→ **ASSIGNED TASK**
For each line of the data below that contains "pixels", return that line.

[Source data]
______

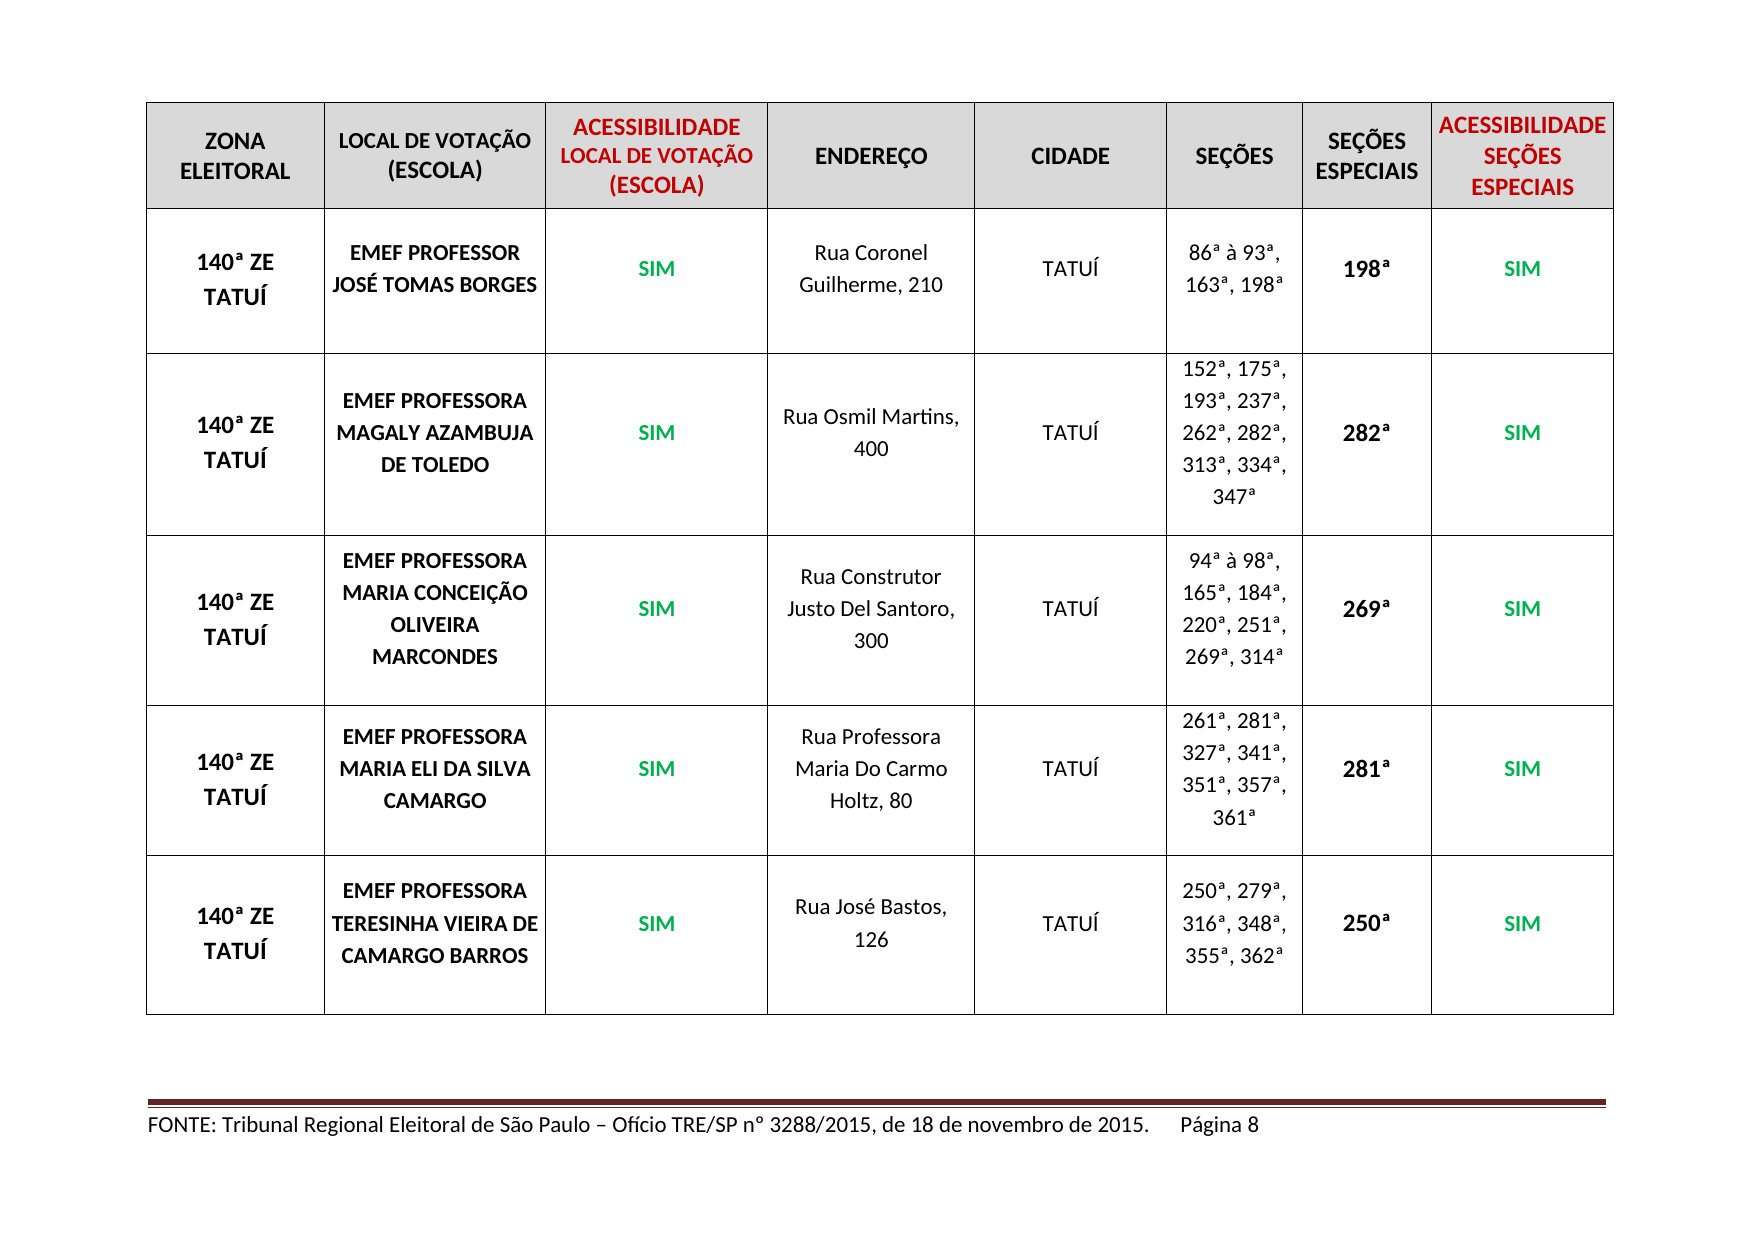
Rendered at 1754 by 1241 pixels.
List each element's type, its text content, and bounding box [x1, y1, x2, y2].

table_cell SIM [1432, 706, 1613, 855]
table_header CIDADE [975, 103, 1166, 208]
table_header SEÇÕES [1167, 103, 1302, 208]
table_cell SIM [1432, 209, 1613, 353]
table_cell TATUÍ [975, 856, 1166, 1014]
table_cell Rua Professora Maria Do Carmo Holtz, 80 [768, 706, 974, 855]
table_cell SIM [1432, 856, 1613, 1014]
table_cell SIM [546, 856, 767, 1014]
table_header ACESSIBILIDADE SEÇÕES ESPECIAIS [1432, 103, 1613, 208]
table_header LOCAL DE VOTAÇÃO (ESCOLA) [325, 103, 545, 208]
table_cell Rua José Bastos, 126 [768, 856, 974, 1014]
table_cell EMEF PROFESSORA MAGALY AZAMBUJA DE TOLEDO [325, 354, 545, 535]
table_cell Rua Coronel Guilherme, 210 [768, 209, 974, 353]
table_cell SIM [546, 209, 767, 353]
table_cell SIM [546, 354, 767, 535]
table_cell TATUÍ [975, 536, 1166, 705]
table_cell 282ª [1303, 354, 1431, 535]
table_cell SIM [1432, 354, 1613, 535]
table_cell SIM [546, 536, 767, 705]
table_cell 140ª ZE TATUÍ [147, 354, 324, 535]
table_cell SIM [1432, 536, 1613, 705]
table_header ACESSIBILIDADE LOCAL DE VOTAÇÃO (ESCOLA) [546, 103, 767, 208]
table_cell SIM [546, 706, 767, 855]
table_cell TATUÍ [975, 706, 1166, 855]
table_cell 281ª [1303, 706, 1431, 855]
table_header ENDEREÇO [768, 103, 974, 208]
table_cell 269ª [1303, 536, 1431, 705]
table_header SEÇÕES ESPECIAIS [1303, 103, 1431, 208]
table_cell 250ª, 279ª, 316ª, 348ª, 355ª, 362ª [1167, 856, 1302, 1014]
table_cell 140ª ZE TATUÍ [147, 209, 324, 353]
table_cell EMEF PROFESSORA TERESINHA VIEIRA DE CAMARGO BARROS [325, 856, 545, 1014]
table_cell EMEF PROFESSORA MARIA CONCEIÇÃO OLIVEIRA MARCONDES [325, 536, 545, 705]
table_cell 86ª à 93ª, 163ª, 198ª [1167, 209, 1302, 353]
table_cell EMEF PROFESSOR JOSÉ TOMAS BORGES [325, 209, 545, 353]
table_cell 250ª [1303, 856, 1431, 1014]
table_cell TATUÍ [975, 354, 1166, 535]
table_header ZONA ELEITORAL [147, 103, 324, 208]
table_cell 261ª, 281ª, 327ª, 341ª, 351ª, 357ª, 361ª [1167, 706, 1302, 855]
table_cell EMEF PROFESSORA MARIA ELI DA SILVA CAMARGO [325, 706, 545, 855]
table_cell Rua Osmil Martins, 400 [768, 354, 974, 535]
table_cell 152ª, 175ª, 193ª, 237ª, 262ª, 282ª, 313ª, 334ª, 347ª [1167, 354, 1302, 535]
table_cell 140ª ZE TATUÍ [147, 536, 324, 705]
table_cell Rua Construtor Justo Del Santoro, 300 [768, 536, 974, 705]
table_cell 198ª [1303, 209, 1431, 353]
table_cell TATUÍ [975, 209, 1166, 353]
table_cell 140ª ZE TATUÍ [147, 856, 324, 1014]
table_cell 140ª ZE TATUÍ [147, 706, 324, 855]
table_cell 94ª à 98ª, 165ª, 184ª, 220ª, 251ª, 269ª, 314ª [1167, 536, 1302, 705]
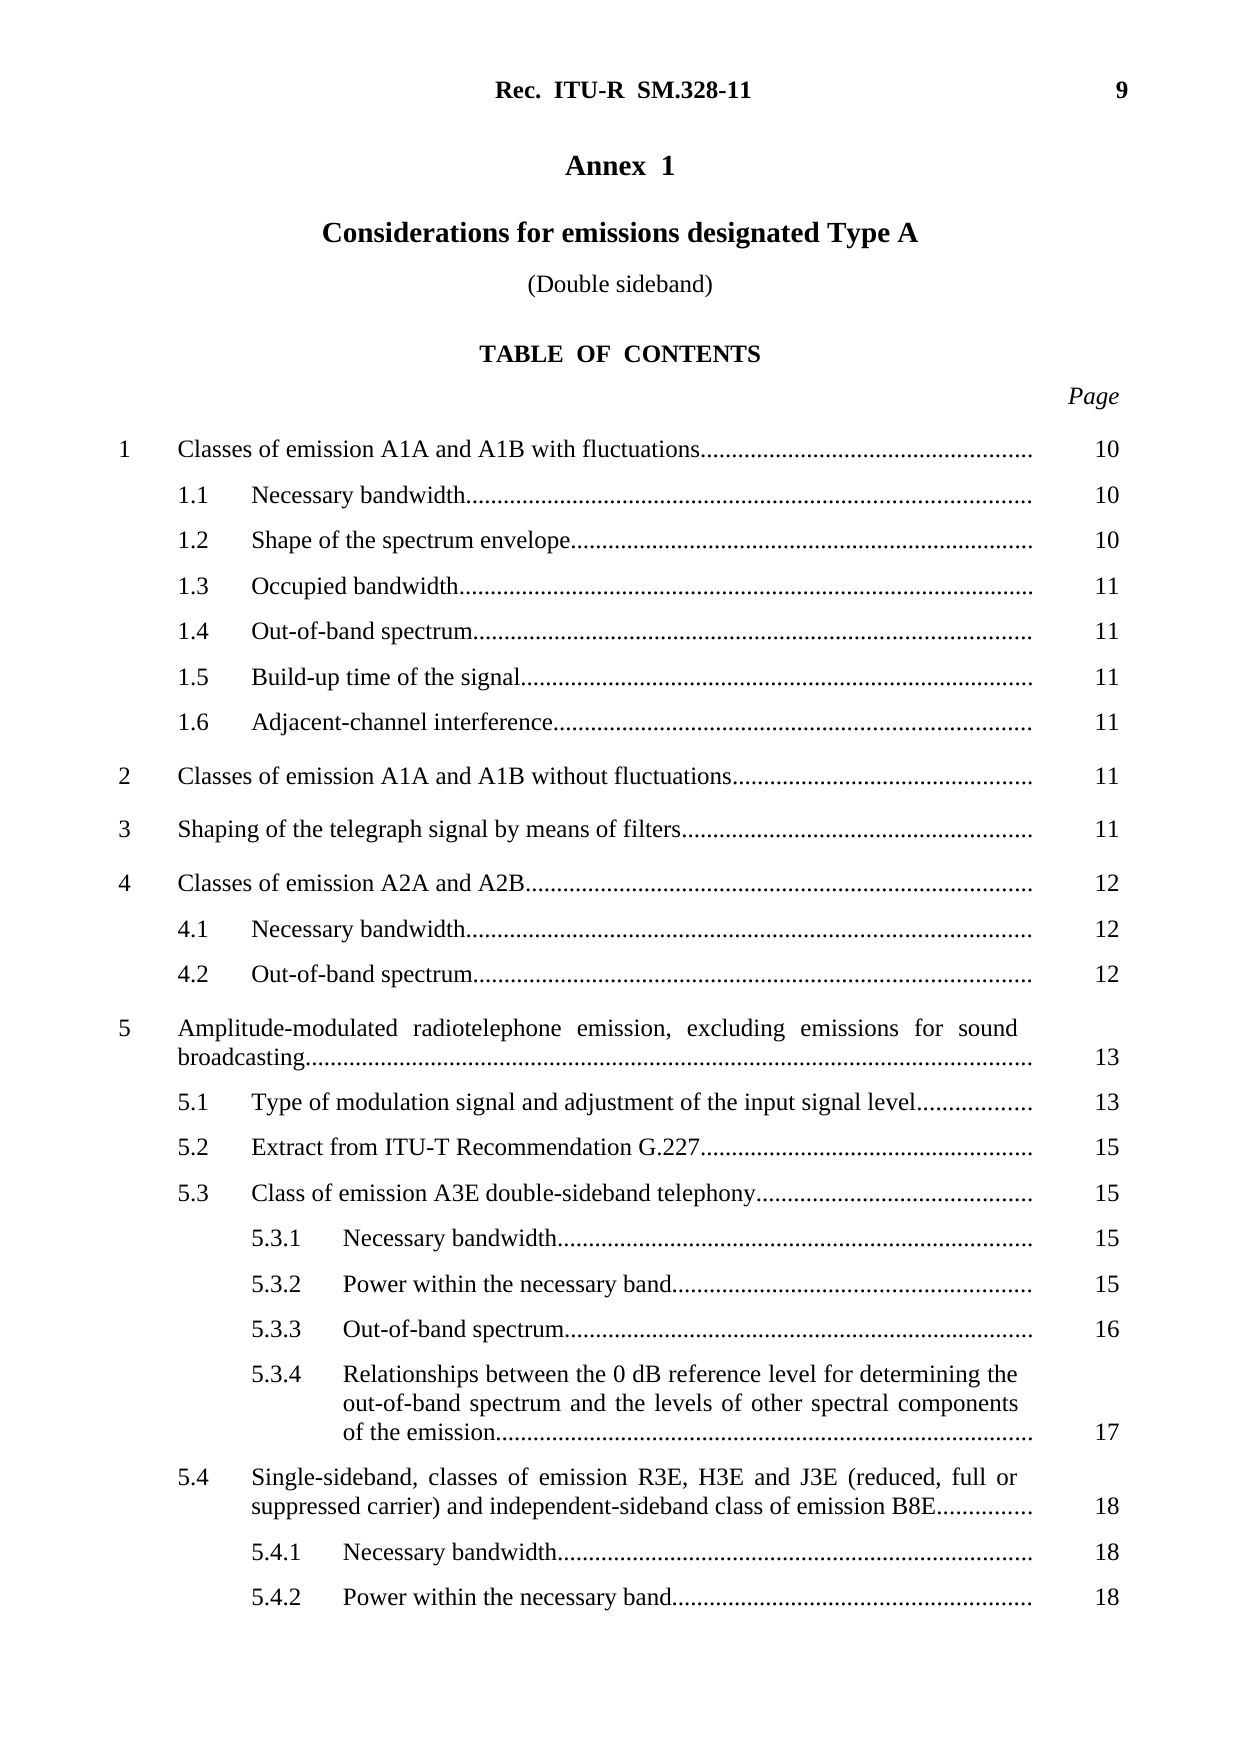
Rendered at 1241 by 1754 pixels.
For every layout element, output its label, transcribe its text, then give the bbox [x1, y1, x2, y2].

text 1.1 Necessary bandwidth 10 [177, 480, 1019, 509]
text 4.1 Necessary bandwidth 12 [177, 914, 1019, 942]
text (Double sideband) [118, 269, 1122, 298]
text 5.4.2 Power within the necessary band 18 [251, 1582, 1019, 1611]
text 5.4.1 Necessary bandwidth 18 [251, 1537, 1019, 1565]
text 5.3.2 Power within the necessary band 15 [251, 1269, 1019, 1297]
text 1.5 Build-up time of the signal 11 [177, 662, 1019, 690]
text 5.3.3 Out-of-band spectrum 16 [251, 1314, 1019, 1343]
text 4.2 Out-of-band spectrum 12 [177, 959, 1019, 988]
text 2 Classes of emission A1A and A1B without fluctuations 11 [118, 761, 1019, 789]
title Annex 1 Considerations for emissions designated Type A [118, 148, 1122, 248]
text 5.2 Extract from ITU-T Recommendation G.227 15 [177, 1132, 1019, 1161]
text 1.3 Occupied bandwidth 11 [177, 571, 1019, 599]
text 5 Amplitude-modulated radiotelephone emission, excluding emissions for sound broadcasting 13 [118, 1013, 1019, 1070]
text 5.3 Class of emission A3E double-sideband telephony 15 [177, 1178, 1019, 1207]
text 5.3.4 Relationships between the 0 dB reference level for determining the out-of-band spectrum and the levels of other spectral components of the emission 17 [251, 1359, 1019, 1446]
text 3 Shaping of the telegraph signal by means of filters 11 [118, 814, 1019, 843]
text 1 Classes of emission A1A and A1B with fluctuations 10 [118, 434, 1019, 463]
text 1.2 Shape of the spectrum envelope 10 [177, 525, 1019, 554]
text Page [118, 381, 1122, 409]
text 5.1 Type of modulation signal and adjustment of the input signal level 13 [177, 1087, 1019, 1116]
text 5.3.1 Necessary bandwidth 15 [251, 1223, 1019, 1252]
text TABLE OF CONTENTS [118, 339, 1122, 368]
text 4 Classes of emission A2A and A2B 12 [118, 868, 1019, 897]
text 1.4 Out-of-band spectrum 11 [177, 616, 1019, 645]
text 1.6 Adjacent-channel interference 11 [177, 707, 1019, 736]
text 5.4 Single-sideband, classes of emission R3E, H3E and J3E (reduced, full or suppressed carrier) and independent-sideband class of emission B8E 18 [177, 1462, 1019, 1520]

______

→ **OUTPUT OF THE EXERCISE**
Rendered at 1754 by 1241 pixels.
Rendered at 1241 by 1754 pixels.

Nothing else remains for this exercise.